- _Activity_
Lines from the line with "- To begin creating" to the line with "# Project Description" in the entries below, and only those, must be output exactly, with both ends included.

- _Records_
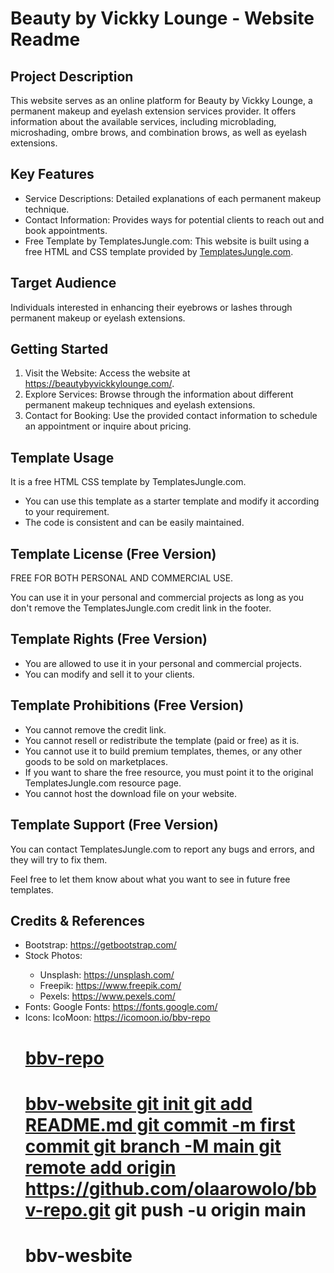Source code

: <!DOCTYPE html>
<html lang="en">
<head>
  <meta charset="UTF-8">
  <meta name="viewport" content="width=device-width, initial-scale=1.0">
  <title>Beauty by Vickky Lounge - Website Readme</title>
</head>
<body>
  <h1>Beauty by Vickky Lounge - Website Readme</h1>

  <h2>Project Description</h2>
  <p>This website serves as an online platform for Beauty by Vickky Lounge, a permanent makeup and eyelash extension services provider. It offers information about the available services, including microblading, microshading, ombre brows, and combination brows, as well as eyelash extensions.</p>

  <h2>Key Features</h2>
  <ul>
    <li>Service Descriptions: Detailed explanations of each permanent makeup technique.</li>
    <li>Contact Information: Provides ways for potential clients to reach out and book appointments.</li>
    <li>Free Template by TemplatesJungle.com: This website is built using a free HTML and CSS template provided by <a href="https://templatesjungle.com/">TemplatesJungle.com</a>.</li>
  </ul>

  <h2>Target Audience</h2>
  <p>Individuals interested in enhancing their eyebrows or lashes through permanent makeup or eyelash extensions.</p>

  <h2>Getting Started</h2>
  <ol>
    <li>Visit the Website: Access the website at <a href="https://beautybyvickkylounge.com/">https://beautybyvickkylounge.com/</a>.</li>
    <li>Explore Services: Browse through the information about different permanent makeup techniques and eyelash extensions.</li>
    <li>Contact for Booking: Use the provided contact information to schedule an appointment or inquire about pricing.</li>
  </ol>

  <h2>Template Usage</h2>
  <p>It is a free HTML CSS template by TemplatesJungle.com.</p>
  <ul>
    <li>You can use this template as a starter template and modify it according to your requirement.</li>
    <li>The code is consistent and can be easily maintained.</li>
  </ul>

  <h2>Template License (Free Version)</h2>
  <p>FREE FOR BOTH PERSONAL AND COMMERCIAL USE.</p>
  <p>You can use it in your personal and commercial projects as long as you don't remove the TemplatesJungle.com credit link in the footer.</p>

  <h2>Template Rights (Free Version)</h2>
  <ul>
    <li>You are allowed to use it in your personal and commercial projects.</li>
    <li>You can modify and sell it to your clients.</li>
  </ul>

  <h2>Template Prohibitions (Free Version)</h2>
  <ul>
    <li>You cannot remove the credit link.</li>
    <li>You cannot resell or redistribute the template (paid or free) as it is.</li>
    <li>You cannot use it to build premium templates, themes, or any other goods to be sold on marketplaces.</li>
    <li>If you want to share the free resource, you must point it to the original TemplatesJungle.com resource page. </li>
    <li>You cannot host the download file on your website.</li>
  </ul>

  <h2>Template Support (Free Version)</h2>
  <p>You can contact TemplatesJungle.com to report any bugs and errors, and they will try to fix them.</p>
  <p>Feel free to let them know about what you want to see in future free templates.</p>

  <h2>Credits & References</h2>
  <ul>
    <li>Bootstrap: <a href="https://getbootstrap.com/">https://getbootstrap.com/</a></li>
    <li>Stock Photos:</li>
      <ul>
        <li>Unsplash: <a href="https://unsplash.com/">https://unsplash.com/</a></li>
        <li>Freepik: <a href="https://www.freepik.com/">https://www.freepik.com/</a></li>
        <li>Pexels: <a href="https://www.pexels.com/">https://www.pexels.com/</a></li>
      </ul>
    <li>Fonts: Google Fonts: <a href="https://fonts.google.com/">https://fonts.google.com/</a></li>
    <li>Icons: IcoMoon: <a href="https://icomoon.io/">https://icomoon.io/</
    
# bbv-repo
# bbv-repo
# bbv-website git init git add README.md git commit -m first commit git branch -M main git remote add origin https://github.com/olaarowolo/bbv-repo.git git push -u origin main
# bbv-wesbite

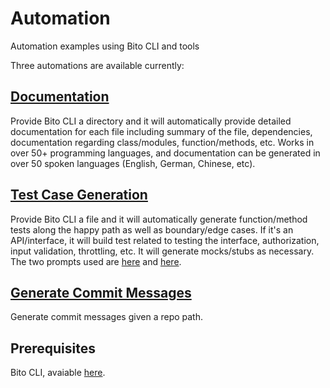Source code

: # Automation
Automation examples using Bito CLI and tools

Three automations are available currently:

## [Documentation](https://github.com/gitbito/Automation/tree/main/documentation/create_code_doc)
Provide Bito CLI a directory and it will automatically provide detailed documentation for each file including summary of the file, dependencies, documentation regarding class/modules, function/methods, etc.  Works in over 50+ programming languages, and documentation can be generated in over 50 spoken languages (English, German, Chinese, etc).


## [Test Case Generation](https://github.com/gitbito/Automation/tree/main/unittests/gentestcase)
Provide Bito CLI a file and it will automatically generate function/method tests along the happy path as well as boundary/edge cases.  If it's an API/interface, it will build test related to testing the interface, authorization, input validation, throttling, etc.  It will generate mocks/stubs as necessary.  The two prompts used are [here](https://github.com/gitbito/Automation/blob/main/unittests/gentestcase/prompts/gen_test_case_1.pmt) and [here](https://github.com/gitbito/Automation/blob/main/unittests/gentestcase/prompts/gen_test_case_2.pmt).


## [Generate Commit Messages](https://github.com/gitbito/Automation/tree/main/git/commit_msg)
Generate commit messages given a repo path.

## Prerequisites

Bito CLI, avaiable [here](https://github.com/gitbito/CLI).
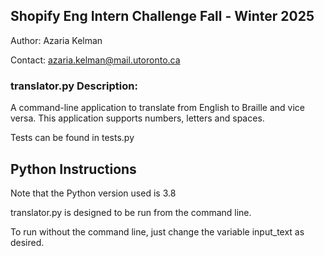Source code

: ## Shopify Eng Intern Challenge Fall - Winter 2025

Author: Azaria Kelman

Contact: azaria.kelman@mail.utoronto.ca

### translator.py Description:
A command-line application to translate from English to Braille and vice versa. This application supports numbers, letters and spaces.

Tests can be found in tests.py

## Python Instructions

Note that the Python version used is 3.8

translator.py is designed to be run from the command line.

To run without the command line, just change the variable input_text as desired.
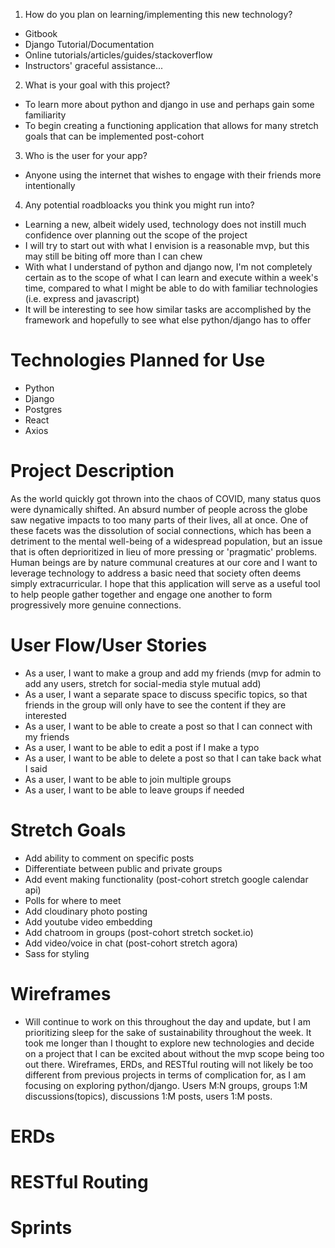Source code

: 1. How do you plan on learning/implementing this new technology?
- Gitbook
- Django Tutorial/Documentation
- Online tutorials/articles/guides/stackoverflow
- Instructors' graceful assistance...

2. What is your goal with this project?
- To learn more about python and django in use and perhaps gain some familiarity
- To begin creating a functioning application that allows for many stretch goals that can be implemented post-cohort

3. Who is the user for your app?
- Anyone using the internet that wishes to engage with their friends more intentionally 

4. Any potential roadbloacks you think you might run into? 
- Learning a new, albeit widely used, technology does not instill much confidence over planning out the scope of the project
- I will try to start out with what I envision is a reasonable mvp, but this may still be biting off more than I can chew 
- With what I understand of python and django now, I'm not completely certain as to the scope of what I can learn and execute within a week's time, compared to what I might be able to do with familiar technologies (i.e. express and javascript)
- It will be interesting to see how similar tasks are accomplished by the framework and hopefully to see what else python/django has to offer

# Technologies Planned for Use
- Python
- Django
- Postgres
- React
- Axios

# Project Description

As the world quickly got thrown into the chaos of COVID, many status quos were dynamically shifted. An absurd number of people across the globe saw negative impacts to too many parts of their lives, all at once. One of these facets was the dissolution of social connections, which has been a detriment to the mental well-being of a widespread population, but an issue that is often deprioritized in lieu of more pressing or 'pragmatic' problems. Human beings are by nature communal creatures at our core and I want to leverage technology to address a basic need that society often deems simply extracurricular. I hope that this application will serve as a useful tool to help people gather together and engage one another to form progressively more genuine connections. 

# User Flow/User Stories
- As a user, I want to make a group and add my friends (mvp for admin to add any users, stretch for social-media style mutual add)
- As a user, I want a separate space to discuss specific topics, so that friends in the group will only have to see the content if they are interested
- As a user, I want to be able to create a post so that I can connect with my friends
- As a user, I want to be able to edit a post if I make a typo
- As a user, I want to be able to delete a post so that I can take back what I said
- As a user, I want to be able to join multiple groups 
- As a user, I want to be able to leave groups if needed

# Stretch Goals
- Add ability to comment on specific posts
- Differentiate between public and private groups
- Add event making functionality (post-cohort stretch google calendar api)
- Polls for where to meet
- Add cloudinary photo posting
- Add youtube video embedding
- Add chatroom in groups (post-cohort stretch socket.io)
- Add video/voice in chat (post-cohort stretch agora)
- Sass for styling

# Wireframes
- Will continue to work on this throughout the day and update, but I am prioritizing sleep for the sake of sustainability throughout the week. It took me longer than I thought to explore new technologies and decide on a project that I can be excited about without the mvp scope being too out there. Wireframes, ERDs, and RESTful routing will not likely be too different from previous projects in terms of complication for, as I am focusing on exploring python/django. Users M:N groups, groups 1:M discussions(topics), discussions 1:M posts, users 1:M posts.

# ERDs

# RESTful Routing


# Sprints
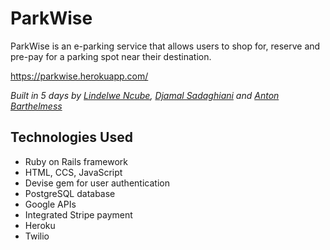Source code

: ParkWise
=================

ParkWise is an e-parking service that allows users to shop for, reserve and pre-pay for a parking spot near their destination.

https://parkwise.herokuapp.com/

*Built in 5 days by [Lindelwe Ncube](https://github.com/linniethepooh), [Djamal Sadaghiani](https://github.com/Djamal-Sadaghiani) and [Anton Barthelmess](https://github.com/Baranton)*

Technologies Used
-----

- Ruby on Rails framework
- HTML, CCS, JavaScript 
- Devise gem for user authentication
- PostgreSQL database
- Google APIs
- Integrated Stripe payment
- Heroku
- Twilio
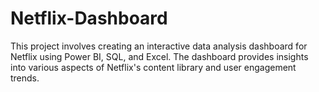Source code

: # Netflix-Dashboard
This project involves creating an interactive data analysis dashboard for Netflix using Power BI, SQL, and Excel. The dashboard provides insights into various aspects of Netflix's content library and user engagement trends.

- _Task output_
- To begin creating a functioning application that allows for many stretch goals that can be implemented post-cohort

3. Who is the user for your app?
- Anyone using the internet that wishes to engage with their friends more intentionally 

4. Any potential roadbloacks you think you might run into? 
- Learning a new, albeit widely used, technology does not instill much confidence over planning out the scope of the project
- I will try to start out with what I envision is a reasonable mvp, but this may still be biting off more than I can chew 
- With what I understand of python and django now, I'm not completely certain as to the scope of what I can learn and execute within a week's time, compared to what I might be able to do with familiar technologies (i.e. express and javascript)
- It will be interesting to see how similar tasks are accomplished by the framework and hopefully to see what else python/django has to offer

# Technologies Planned for Use
- Python
- Django
- Postgres
- React
- Axios

# Project Description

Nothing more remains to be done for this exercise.